• [Article]
* start *

The variables defining the strata are:
six employment size bands: 0 to 9, 10 to 19, 20 to 49, 50 to 99, 100 to 249, and 250 and over
industry class: four-digit UK Standard Industrial Classification 2007: SIC 2007
region: England, Scotland, Wales and Northern Ireland
Please note, the APS does not publish to this level of disaggregation.
The sample is designed so that a sample for a stratum will generally be selected for two years and the units in that sample will largely not be reselected for at least two years after that selection. The random sample selection uses permanent random numbers (PRN), a unique nine-digit identifier that is randomly assigned to each unit when it is added to the IDBR. The sample for each stratum is constructed using consecutive PRNs from within that stratum until the sample size required has been reached.
For the APS, each sample is generally selected for two years, and there is a year-to-year overlap of half the sample. That is, in any year, half of the sample will be newly selected, and half will have been selected in the previous year as well. This is illustrated in Table 3, for a sample of four units taken from a stratum containing 10 units (note that these are not real PRNs). This design means that, for half the sample, returns are available from the same businesses in consecutive years, and this helps to maintain the quality of editing and validation, imputation and outlier detection (see Section 5 for more information).
Table 3: Example of permanent random numbers sampling method
|Year 1||Year 2||Year 3|
Source: Office for National Statistics
- The asterisk (*) signifies that these units were selected in this year.
Download this table
Table 3 shows that in the first year, units 843, 1,390, 2,639 and 2,718 were selected. In the second year, the first two units were dropped (843 and 1,390) and the last two units were retained (2,639 and 2,718). Additionally, two new units were added into the sample (2,817 and 3,445). This process was then repeated for the third year. When the last PRN in the stratum is reached, selection rolls around to the smallest again.

* end *

• [Stored rows]
* start *

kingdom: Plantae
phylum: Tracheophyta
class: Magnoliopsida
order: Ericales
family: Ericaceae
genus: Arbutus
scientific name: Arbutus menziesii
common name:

* end *
* start *

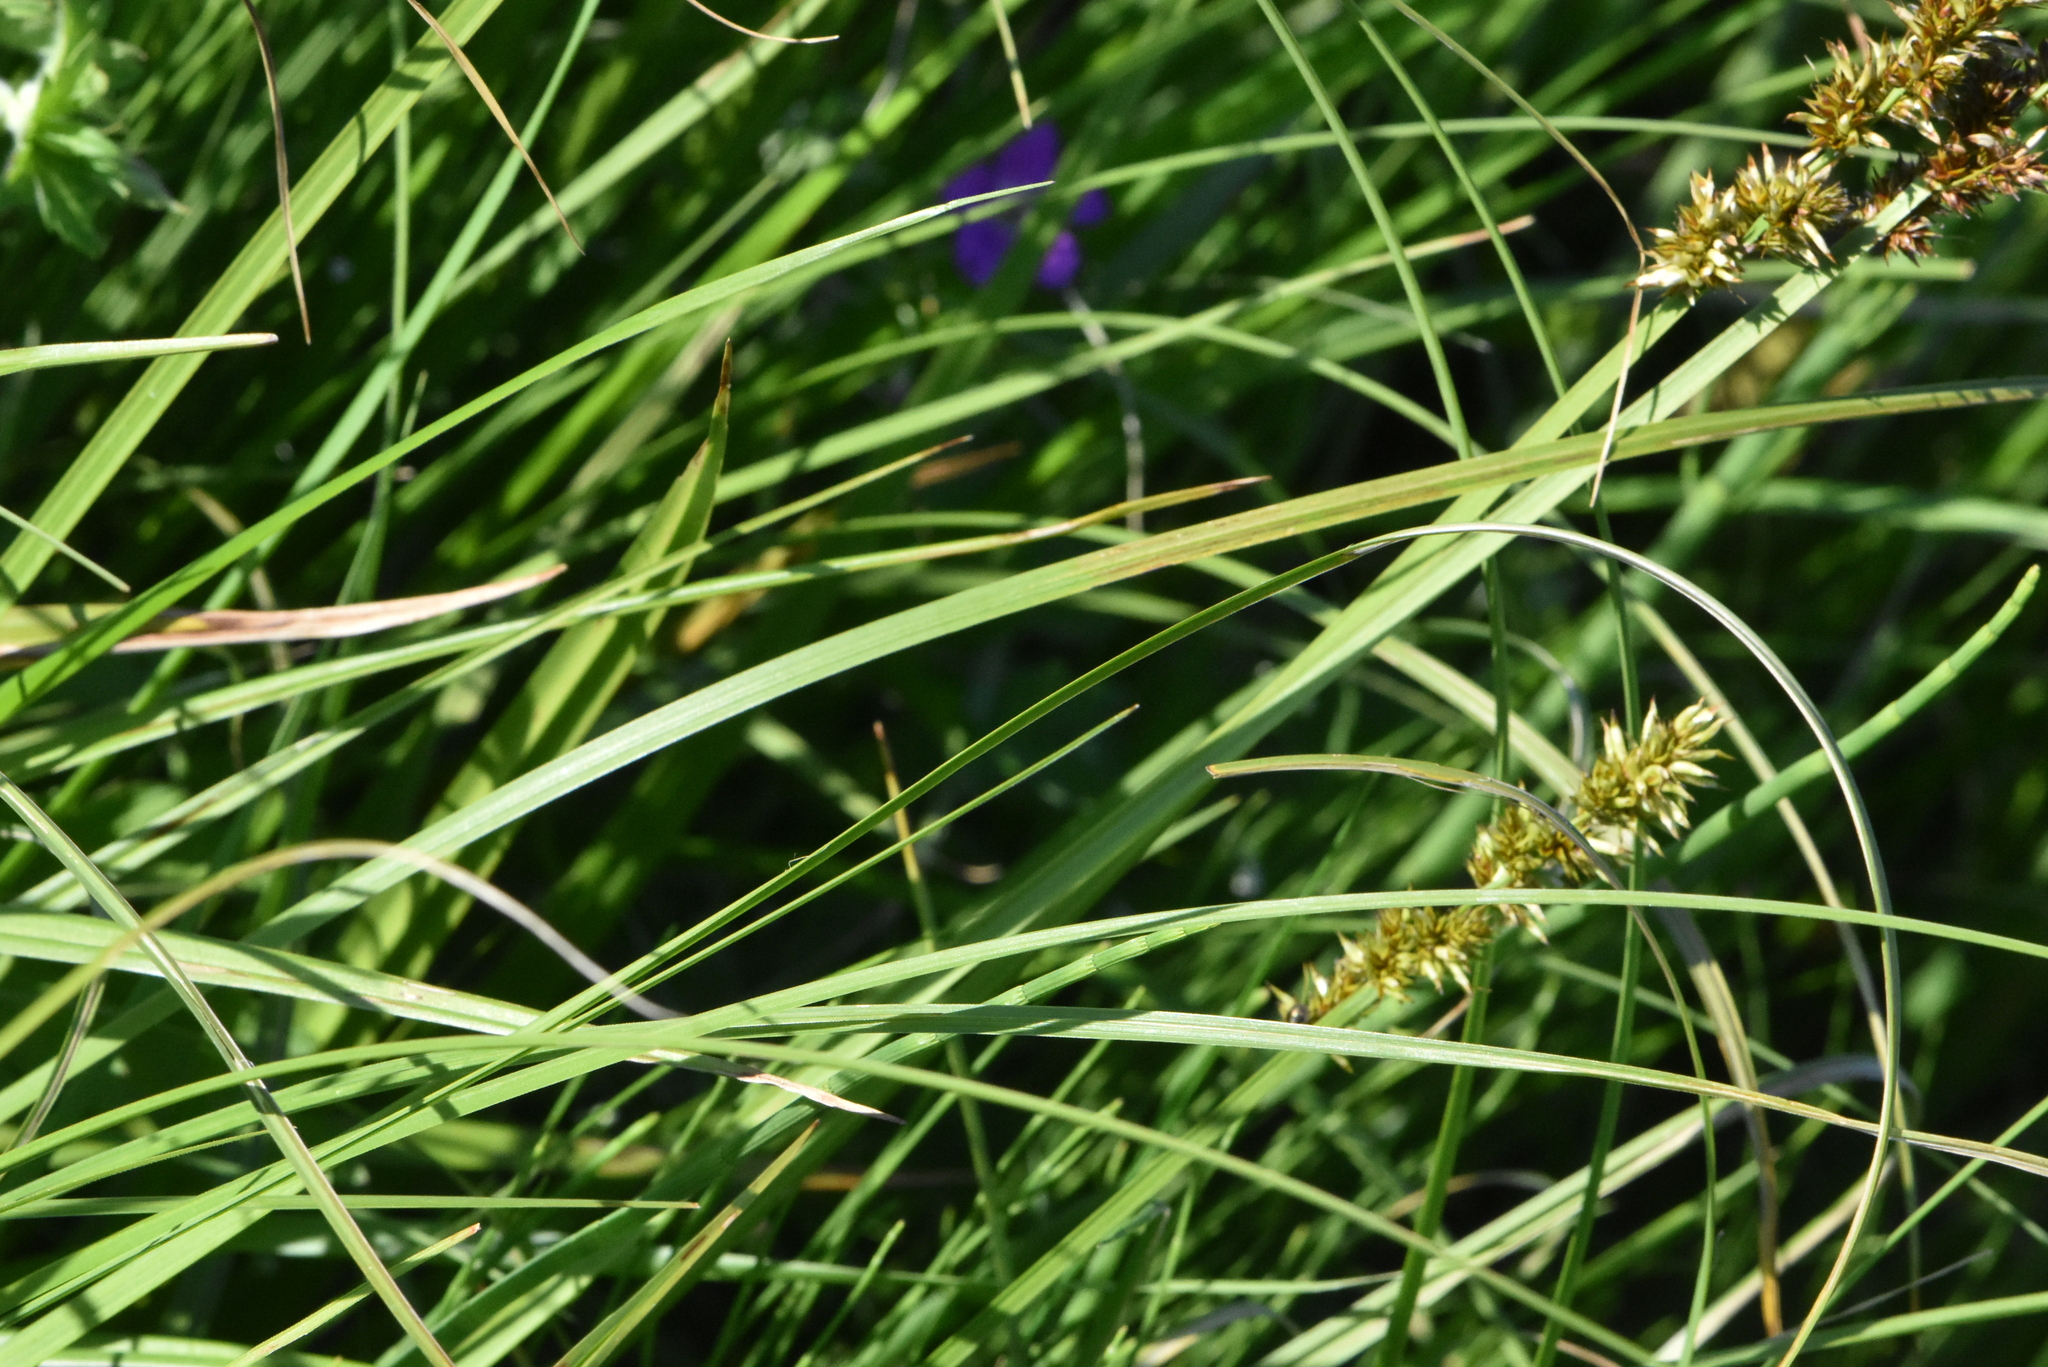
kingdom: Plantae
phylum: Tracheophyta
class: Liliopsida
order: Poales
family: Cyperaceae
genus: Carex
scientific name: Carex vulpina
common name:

* end *

• [The tasks]
- A) According to the survey sampling passage, which two units were dropped from the sample in the second year?
- B) Write the next part of the survey sampling passage, following on from its final sentence.
The data has no connection to the survey sampling passage.

• [Outputs by task]
- A) Units 843 and 1,390.

- B)
However, there are a few exceptions to this design. If a selected unit then moves to another stratum, for example, by changing SIC classification (see Section 3.1), then it may be selected for a second two-yearly period. Also, if there are fewer units within a stratum, the likelihood of consecutive selection will increase. For these reasons, there is never a guarantee that a business will only be selected for two years.
A further exception arises for the strata within the largest and smallest employment size bands.
For the largest size bands, containing businesses with employment of 250 or more, all the enterprises are selected every year. This is because these strata tend to have fewer enterprises in them, and yet, as they are large enterprises, they are dominant respondents to estimated total values. Including all the largest enterprises significantly reduces uncertainty on the estimated total values.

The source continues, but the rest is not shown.